The Whanganui item in this is the gob smacker. Unlined hole, old wetlands reserve turned landfill, undisclosed to public by all appearances, right dab next to a PRIMARY SCHOOL! How irresponsible is THAT? … EWR.
From NO to 1080 use in NZ FB page
1080 poison (Sodium Monofluoroacetate) is a hazardous chemical that is repeatedly dumped in New Zealand’s landfill sites (official and unofficial) without consideration for the potential harm. Contrary to some claims, 1080 does not easily breakdown into ‘harmless by-products’: one teaspoon of the poison can kill and harm as many as a hundred adults. It is highly lethal, stable in water, disperses readily through the environment, and in some conditions remains poisonous for months, if not years. For instance, in March 2000, 20 tonnes of mixed, unwanted 1080 poison baits, between 8-20 years old, were buried in West Coast farmland. When tested a few months later, the substance was still highly toxic.

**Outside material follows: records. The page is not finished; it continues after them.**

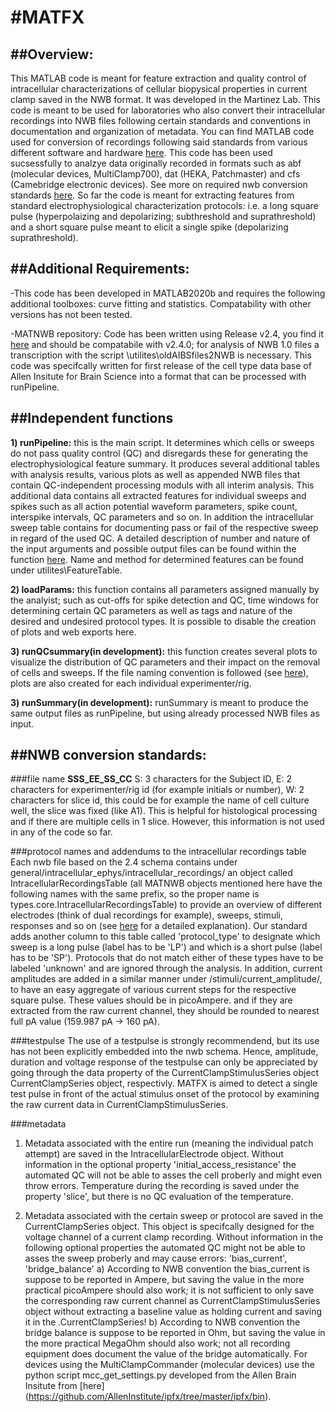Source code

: #MATFX
======

##Overview:
-------

This MATLAB code is meant for feature extraction and quality control of intracellular characterizations of cellular biopysical properties in current clamp 
saved in the NWB format. It was developed in the Martinez Lab. 
This code is meant to be used for laboratories who also convert their intracellular recordings into NWB files following certain standards 
and conventions in documentation and organization of metadata. You can find MATLAB code used for conversion 
of recordings following said standards from various different software and hardware [here](https://github.com/neuronex-wm/irg2_conversion). This code 
has been used sucsessfully to analzye data originally recorded in formats such as abf (molecular devices, MultiClamp700), dat (HEKA, Patchmaster) and 
cfs (Camebridge electronic devices). See more on required nwb conversion standards [here](#NWB-conversion-standards). So far the code is meant for 
extracting features from standard electrophysiological characterization protocols: i.e. a long square pulse (hyperpolaizing and depolarizing; 
subthreshold and suprathreshold) and a short square pulse meant to elicit a single spike (depolarizing suprathreshold).

##Additional Requirements:
-------
-This code has been developed in MATLAB2020b and requires the following additional toolboxes: curve fitting and statistics. Compatability with other versions has not been tested.

-MATNWB repository: Code has been written using Release v2.4, you find it [here](https://github.com/NeurodataWithoutBorders/matnwb) and should be compatabile with  v2.4.0; 
for analysis of NWB 1.0 files a transcription with the script \utilites\oldAIBSfiles2NWB is necessary. This code was specifcally written for first release of the cell type 
data base of Allen Insitute for Brain Science into a format that can be processed with runPipeline.

##Independent functions
-------
**1) runPipeline:**  this is the main script. It determines which cells or sweeps do not pass quality control (QC) and disregards these for generating the electrophysiological feature summary. 
It produces several additional tables with analysis results, various plots as well as appended NWB files that contain QC-independent processing moduls with all interim analysis. 
This additional data contains all extracted features for individual sweeps and spikes such as all action potential waveform parameters, spike count, interspike intervals, QC parameters and so on.
In addition the intracellular sweep table contains for documenting pass or fail of the respective sweep in regard of the used QC. A detailed description of number and nature of the input arguments 
and possible output files can be found within the function [here](https://github.com/mfeyerab/MATFX/blob/dev/runPipeline.m). 
Name and method for determined features can be found under utilites\FeatureTable.   

**2) loadParams:** this function contains all parameters assigned manually by the analyist; such as cut-offs for spike detection and QC, time windows for determining certain QC parameters 
 as well as tags and nature of the desired and undesired protocol types. It is possible to disable the creation of plots and web exports here.

**3) runQCsummary(in development):** this function creates several plots to visualize the distribution of QC parameters and their impact on the removal of cells and sweeps. 
If the file naming convention is followed (see [here](#NWB-conversion-standards)), plots are also created for each individual experimenter/rig.

**3) runSummary(in development):** 
runSummary is meant to produce the same output files as runPipeline, but using already processed NWB files as input.

##NWB conversion standards:
-------
###file name
**SSS_EE_SS_CC** S: 3 characters for the Subject ID, E: 2 characters for experimenter/rig id (for example initials or number), W: 2 characters for slice id, this could be for example the name of cell culture well,
the slice was fixed (like A1). This is helpful for histological processing and if there are multiple cells in 1 slice. However, this information is not used in any of the code so far.

###protocol names and addendums to the intracellular recordings table
Each nwb file based on the 2.4 schema contains under general/intracellular_ephys/intracellular_recordings/ an object called IntracellularRecordingsTable 
(all MATNWB objects mentioned here have the following names with the same prefix, so the proper name is types.core.IntracellularRecordingsTable) to provide an overview of different
electrodes (think of dual recordings for example), sweeps, stimuli, responses and so on (see [here](https://neurodatawithoutborders.github.io/matnwb/tutorials/html/icephys.html) for a detailed explanation). 
Our standard adds another column to this table called 'protocol_type' to designate which sweep is a long pulse (label has to be 'LP') and which is a short pulse (label has to be 'SP'). Protocols that do not
match either of these types have to be labeled 'unknown' and are ignored through the analysis. 
In addition, current amplitudes are added in a similar manner under /stimuli/current_amplitude/, to have an easy aggregate of various current steps for the respective square pulse. These values should be in picoAmpere.
and if they are extracted from the raw current channel, they should be rounded to nearest full pA value (159.987 pA -> 160 pA).  

###testpulse
The use of a testpulse is strongly recommendend, but its use has not been explicitly embedded into the nwb schema. Hence, amplitude, duration and voltage response of the testpulse can only be appreciated
by going through the data property of the CurrentClampStimulusSeries object CurrentClampSeries object, respectivly. MATFX is aimed to detect a single test pulse in front of the actual stimulus onset of the protocol 
by examining the raw current data in CurrentClampStimulusSeries.
  
###metadata
1) Metadata associated with the entire run (meaning the individual patch attempt) are saved in the IntracellularElectrode object. 
Without information in the optional property 'initial_access_resistance' the automated QC will not be able to asses the cell proberly and might even throw errors. 
Temperature during the recording is saved under the property 'slice', but there is no QC evaluation of the temperature.
 
2) Metadata associated with the certain sweep or protocol are saved in the CurrentClampSeries object. This object is specifcally designed for
the voltage channel of a current clamp recording. Without information in the following optional properties the automated QC might not be able to asses the sweep 
proberly and may cause errors:  'bias_current', 'bridge_balance'
 a) According to NWB convention the bias_current is suppose to be reported in Ampere, but saving the value in the more practical picoAmpere should also work; 
    it is not sufficient to only save the corresponding raw current channel as CurrentClampStimulusSeries object without extracting a baseline value 
	as holding current and saving it in the .CurrentClampSeries!
 b) According to NWB convention the bridge balance is suppose to be reported in Ohm, but saving the value in the more practical MegaOhm should also work; not all 
    recording equipment does document the value of the bridge automatically. For devices using the MultiClampCommander (molecular devices) use the 
	python script mcc_get_settings.py developed from the Allen Brain Insitute from [here] (https://github.com/AllenInstitute/ipfx/tree/master/ipfx/bin).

Official Informatiom Act responses have revealed that for decades, Auckland, Canterbury, Winton, Whanganui and Marton landfills have all been recipients of tonnes of unwanted 1080 poison. This is because according the manufacturers, the cereal baits have a limited shelf-life (how convenient for their profit margins?). Apparently, depending upon storage environments, damp and mould can affect the palatability and structure of the poison baits, which can mean they are unstable, unsafe and unsuitable to be distributed aerially via the helicopter hoppers. To summarise some of our findings:
• In August 1996, over 12 tonnes of unwanted highly toxic 1080 poison baits were buried in a purpose-dug pit in a managed landfill site at Winton, central Southland. Weeks after the burial, toxic 1080 was still present in some of the groundwater samples (despite unreliable testing methodology).
• 66 tonnes of 1080 poison baits, originally intended for Makarora aerial pest control operation (2015) were unused because of the poor weather. The spoiled poison baits were sent to a Manawatu-Whanganui landfill site (Probably, Marton).

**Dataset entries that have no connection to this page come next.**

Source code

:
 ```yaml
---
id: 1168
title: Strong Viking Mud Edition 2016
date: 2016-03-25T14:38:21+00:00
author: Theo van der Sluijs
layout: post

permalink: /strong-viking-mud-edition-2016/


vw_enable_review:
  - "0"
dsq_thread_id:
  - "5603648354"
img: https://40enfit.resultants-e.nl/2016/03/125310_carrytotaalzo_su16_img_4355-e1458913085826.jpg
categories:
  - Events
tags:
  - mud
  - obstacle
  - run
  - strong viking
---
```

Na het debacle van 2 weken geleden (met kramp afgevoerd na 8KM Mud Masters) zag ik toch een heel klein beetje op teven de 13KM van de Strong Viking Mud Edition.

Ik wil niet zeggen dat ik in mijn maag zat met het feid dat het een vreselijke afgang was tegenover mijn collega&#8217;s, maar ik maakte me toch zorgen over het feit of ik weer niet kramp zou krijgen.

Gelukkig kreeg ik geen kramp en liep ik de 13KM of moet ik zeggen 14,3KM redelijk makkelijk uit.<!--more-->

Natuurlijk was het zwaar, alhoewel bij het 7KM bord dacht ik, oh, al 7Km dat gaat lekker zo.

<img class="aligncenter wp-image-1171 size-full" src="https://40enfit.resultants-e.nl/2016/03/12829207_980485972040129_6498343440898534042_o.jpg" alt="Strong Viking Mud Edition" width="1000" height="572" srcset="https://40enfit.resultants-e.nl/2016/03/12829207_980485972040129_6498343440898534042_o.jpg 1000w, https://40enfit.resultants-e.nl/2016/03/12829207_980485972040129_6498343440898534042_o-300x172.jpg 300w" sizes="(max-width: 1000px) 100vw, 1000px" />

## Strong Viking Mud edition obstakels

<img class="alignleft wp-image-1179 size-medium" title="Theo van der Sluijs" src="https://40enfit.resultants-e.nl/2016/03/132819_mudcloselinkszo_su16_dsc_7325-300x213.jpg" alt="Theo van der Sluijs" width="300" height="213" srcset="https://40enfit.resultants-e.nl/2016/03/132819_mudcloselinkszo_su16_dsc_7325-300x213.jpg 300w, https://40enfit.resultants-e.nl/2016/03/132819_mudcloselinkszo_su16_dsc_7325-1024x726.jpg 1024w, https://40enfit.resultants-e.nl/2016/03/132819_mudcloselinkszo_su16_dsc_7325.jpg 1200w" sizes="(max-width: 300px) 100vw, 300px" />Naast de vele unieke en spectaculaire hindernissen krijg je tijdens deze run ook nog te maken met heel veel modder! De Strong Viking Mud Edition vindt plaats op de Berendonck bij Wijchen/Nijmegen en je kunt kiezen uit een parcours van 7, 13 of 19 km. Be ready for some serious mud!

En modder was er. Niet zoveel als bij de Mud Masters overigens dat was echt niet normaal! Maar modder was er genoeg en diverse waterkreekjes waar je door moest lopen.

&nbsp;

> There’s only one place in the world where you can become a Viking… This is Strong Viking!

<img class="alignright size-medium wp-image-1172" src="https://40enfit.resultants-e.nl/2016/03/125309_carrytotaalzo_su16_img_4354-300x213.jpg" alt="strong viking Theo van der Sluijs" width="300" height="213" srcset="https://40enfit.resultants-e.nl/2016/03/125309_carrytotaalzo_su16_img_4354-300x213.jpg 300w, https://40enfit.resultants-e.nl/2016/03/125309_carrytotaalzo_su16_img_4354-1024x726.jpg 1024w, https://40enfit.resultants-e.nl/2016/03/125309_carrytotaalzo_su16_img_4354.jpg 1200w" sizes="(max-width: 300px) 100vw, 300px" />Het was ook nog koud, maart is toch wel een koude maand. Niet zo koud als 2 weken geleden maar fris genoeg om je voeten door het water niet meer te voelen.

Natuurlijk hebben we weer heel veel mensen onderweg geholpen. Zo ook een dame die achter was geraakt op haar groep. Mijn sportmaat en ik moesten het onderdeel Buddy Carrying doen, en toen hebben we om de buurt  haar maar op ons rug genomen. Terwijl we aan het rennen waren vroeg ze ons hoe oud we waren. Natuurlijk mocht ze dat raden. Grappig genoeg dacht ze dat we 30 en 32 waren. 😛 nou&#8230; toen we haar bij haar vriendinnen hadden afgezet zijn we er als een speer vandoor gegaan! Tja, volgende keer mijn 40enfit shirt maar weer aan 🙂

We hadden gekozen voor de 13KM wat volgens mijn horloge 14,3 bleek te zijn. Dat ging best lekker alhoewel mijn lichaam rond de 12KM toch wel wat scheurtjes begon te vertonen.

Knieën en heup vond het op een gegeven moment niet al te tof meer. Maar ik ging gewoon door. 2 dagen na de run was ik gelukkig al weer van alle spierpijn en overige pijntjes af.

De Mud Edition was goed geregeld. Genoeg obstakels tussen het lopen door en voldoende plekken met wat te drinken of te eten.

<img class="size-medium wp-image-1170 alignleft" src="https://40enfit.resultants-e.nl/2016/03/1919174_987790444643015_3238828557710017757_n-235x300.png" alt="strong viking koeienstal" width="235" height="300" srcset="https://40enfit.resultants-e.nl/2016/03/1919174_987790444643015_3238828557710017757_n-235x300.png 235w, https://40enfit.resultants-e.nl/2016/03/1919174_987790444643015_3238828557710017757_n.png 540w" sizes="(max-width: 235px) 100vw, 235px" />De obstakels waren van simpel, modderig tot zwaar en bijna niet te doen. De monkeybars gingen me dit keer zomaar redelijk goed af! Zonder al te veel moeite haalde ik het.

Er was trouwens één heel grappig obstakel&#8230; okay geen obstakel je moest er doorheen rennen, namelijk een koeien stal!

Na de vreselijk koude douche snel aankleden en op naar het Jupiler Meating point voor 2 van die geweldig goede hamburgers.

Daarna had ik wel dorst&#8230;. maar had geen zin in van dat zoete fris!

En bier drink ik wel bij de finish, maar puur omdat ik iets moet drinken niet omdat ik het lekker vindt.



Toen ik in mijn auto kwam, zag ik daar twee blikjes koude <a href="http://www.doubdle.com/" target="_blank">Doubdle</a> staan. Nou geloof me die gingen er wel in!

• A storage shed in Haast was swamped during recent flooding, and the rising river water damaged over 16 tonnes of toxic 1080 bait. This week, that poison has been buried at…you guessed it, Marton.

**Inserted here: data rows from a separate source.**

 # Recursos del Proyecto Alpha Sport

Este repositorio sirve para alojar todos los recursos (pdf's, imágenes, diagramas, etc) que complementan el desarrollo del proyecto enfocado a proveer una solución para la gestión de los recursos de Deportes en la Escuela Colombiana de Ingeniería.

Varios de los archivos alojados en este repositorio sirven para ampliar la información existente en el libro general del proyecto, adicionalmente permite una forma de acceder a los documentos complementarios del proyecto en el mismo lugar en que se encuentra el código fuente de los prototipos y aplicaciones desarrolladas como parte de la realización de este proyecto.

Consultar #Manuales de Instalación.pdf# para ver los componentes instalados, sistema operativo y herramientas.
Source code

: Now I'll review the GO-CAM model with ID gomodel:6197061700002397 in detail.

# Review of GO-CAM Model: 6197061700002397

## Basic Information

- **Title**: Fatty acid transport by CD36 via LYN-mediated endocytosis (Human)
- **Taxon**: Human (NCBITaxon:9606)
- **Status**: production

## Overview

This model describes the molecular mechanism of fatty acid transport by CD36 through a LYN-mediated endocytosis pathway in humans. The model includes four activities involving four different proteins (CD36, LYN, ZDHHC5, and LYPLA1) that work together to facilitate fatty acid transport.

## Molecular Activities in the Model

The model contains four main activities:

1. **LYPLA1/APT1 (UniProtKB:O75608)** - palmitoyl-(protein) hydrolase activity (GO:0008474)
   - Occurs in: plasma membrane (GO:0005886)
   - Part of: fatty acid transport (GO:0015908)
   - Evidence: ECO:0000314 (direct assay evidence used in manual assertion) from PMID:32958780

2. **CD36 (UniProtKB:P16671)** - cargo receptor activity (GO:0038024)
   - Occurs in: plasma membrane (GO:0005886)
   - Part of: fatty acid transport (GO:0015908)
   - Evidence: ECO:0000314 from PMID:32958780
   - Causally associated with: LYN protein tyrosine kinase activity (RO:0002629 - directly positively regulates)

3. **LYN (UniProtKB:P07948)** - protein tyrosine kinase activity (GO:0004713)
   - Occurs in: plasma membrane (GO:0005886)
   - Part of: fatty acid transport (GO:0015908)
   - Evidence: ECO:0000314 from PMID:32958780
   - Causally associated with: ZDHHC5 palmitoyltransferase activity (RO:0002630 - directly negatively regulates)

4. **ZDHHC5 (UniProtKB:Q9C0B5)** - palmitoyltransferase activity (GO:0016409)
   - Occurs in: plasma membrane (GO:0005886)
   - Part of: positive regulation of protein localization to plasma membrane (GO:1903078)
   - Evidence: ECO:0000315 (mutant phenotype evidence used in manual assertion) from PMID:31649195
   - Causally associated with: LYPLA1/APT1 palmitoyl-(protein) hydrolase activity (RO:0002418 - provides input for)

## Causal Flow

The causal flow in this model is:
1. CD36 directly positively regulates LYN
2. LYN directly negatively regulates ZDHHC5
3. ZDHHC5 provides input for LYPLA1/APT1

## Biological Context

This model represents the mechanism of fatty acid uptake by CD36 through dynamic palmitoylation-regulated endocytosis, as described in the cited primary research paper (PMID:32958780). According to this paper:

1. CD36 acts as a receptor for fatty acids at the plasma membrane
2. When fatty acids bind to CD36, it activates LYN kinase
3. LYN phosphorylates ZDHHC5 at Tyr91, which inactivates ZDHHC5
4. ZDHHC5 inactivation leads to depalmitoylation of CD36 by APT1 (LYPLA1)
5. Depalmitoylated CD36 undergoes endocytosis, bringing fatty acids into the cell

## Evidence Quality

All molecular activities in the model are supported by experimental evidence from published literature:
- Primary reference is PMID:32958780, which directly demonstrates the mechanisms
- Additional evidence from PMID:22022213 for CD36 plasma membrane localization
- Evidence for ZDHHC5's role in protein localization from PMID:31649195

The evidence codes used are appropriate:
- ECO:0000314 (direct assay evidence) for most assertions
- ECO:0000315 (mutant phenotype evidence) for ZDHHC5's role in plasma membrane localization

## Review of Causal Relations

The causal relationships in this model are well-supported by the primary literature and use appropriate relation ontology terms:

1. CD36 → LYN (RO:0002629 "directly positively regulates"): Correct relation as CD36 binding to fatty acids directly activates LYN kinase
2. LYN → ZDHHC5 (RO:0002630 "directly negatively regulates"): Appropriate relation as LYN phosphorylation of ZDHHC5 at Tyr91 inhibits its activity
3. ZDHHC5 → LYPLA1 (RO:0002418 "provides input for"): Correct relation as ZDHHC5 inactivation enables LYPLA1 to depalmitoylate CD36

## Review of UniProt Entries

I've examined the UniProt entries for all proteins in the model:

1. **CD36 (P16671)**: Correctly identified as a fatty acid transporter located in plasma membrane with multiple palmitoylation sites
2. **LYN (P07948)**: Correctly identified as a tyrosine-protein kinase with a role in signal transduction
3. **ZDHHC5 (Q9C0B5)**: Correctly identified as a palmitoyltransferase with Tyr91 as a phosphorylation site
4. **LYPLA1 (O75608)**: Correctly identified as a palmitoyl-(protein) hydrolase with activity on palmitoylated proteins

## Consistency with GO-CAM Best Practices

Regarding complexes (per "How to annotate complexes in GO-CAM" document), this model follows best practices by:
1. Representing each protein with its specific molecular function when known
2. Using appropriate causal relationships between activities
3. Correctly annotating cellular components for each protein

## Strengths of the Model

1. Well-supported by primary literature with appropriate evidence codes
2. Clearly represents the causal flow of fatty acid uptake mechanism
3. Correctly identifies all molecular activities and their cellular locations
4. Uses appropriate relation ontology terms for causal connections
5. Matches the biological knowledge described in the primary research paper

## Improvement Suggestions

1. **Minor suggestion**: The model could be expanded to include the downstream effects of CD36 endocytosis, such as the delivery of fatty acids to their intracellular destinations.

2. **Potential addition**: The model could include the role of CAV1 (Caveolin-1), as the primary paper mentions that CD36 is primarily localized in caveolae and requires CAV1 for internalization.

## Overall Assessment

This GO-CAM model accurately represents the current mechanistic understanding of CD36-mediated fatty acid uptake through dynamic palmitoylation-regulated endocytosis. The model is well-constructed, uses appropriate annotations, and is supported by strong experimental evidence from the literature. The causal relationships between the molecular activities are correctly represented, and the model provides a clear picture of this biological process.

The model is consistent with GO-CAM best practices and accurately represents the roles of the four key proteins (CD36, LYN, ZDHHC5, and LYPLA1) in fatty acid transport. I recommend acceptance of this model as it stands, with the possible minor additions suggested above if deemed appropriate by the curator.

• In February 2018, 600kgs of 1080 poison baits was transported from the Whitianga storage site (within a residential area) to a North Auckland landfill.
• Also in 1996, in Whanganui (near the 1080 poison factory) 61 tonnes of 1080 poison cereal bait was buried in a shallow, unlined hole at the landfill site, now known as Balgownie Reserve. Tragically, this area was previously a precious wetland of historical and cultural significance. A primary school is situated next door.
There are many other stories waiting to be exposed. Meanwhile, none of New Zealand’s authorities adheres to international guidelines on toxic waste disposal, including the requirement to monitor community health in these areas. And concerns are repeatedly raised about potential harmful affects from the storage, disposal and aerial distribution of 1080 poison.
In the USA and in Europe, authorities are waking-up to their responsibilities to citizens. New funding is being provided to enable the costly clean-up of old toxic dump sites, and this involves specialists digging up the hazardous waste and disposing of it safely. Public health is a priority.
It’s bad enough to distribute tonnes of 1080 poison baits over thousands of hectares—66 tonnes of the poison baits could kill or seriously harm almost the whole population of New Zealand. It’s another thing however to dump this amount of lethally toxic substance into one shallow hole. What impact could a highly concentrated amount of this toxic chemical have on the health of nearby, unknowing, small communities?
When is the New Zealand Government going to face up to the magnitude of our ongoing soil and water contamination, stop the dumping of hazardous waste and start the crucial clean-up operations?